“Otello” From Another Planet, and More on “Louise.”

With any recording, but especially one of massed forces, whose soft-to-loud span will be predictably broad, my practice is to set the volume at a level that will contain the climaxes just below the pain threshold, and hope for the best. For Otello, that’s easy, because the opening storm scene is as loud as anything in the opera. And though it is always exciting, my impression here was that the Santa Cecilia orchestra of 2019 is improved over that of 1954, and that Pappano is an upgrade over Alberto Erede, conductor of that first Tebaldi/Del Monaco Otello. So although a few choral lines don’t have quite the presence I’d like (e. g., the pp at”Spasima l’universa“—partly a matter of sheer softness, partly of an absence of suspenseful inflection), things are OK on the dynamics front (though not on the spatial one) up through the “Esultate!” and the beginning of the “Vittoria!” chorus. But then we get into the pp staccati alternating with ff outcries, where I become aware of a pattern of the pianissimi losing too much of their theatrical spark in their search for delicacy, and the story of the passage becoming intermittent. And then the moment arrives of the ppp, morendo Si calma la bufera,” the end of the chorus and the set-up for the Iago/Roderigo dialogue. The moment, but not the line—I can’t hear it at all. I know it has to be there, but no, it isn’t.

Could it be me? I’m not young, and these tradeoffs of extreme louds and softs . . . ? My home remedy is to turn to other recordings of the same passage and set the volume by the same rule. No fair picking an old monophonic broadcast version, like Toscanini’s, where the dynamic range is perforce compressed and the acoustic not very favorable to start with, or a live one, where so many other factors can influence. They must be “expanded studio” recordings, in stereo, of modern frequency and dynamic range. I chose two top-of-the-line efforts, one conducted by Tullio Serafin with the Rome Opera Orchestra for RCA Victor, the other by Herbert von Karajan with the Vienna Philharmonic for Decca/London. Serafin’s was recorded in the Costanzi itself, Karajan’s in the Sofiensaal, both auditoriums especially configured for opera recording. Both were released in the same month in 1960, in direct competition with each other. I listened to them in their original LP form (surfaces still good!); thus, pure analogue. In addition to the opening scene, I listened to the Act 3 concertato finale, wherein there are many possibilities for bringing to the fore details of seeming importance we cannot detect in the theatre, most of which should be resisted.

These two Otello recordings of course have their differences, determined by the acoustics of their halls, the prevailing timbres of their orchestras, the predilections of their conductors and producers, and so on.
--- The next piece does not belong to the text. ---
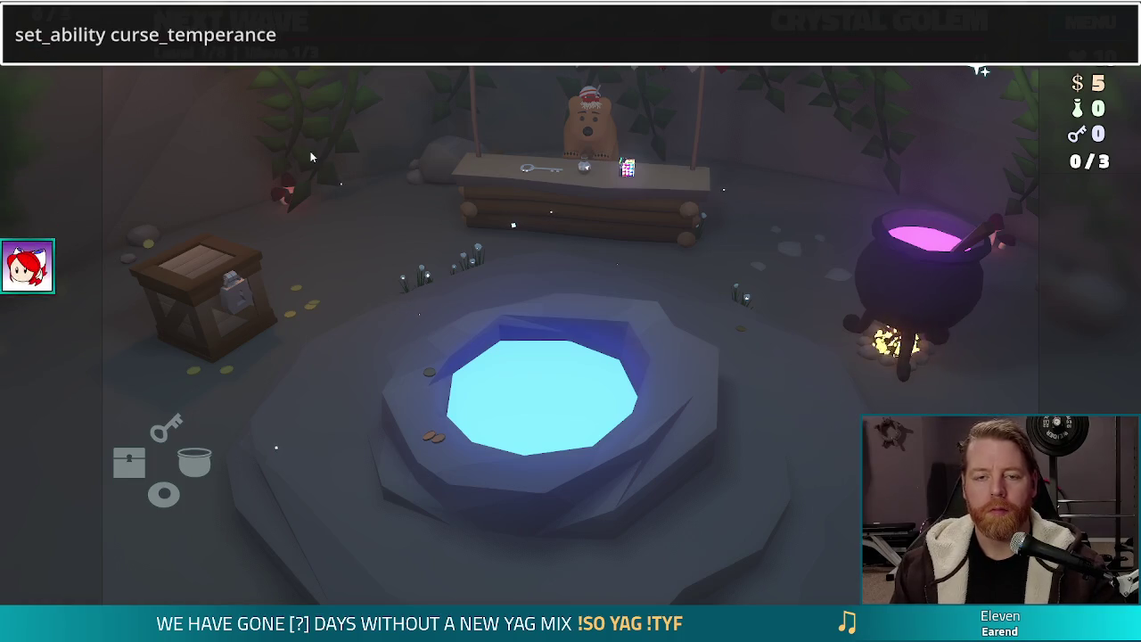
key("Return")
But: in both, notwithstanding any highlighting and isolating (nothing new there), we hear the forces of the performances, whether massed or broken down into units of one or two individual voices or instruments, embraced by a common space. The space resounds and voices and instruments occupy it; we hear the air around them. The music ranges as far across the dynamic spectrum as anyone could wish, but never loses touch. “Si calma la bufera” is hushed, as intended, but decidedly there, and beautiful. We have an opera.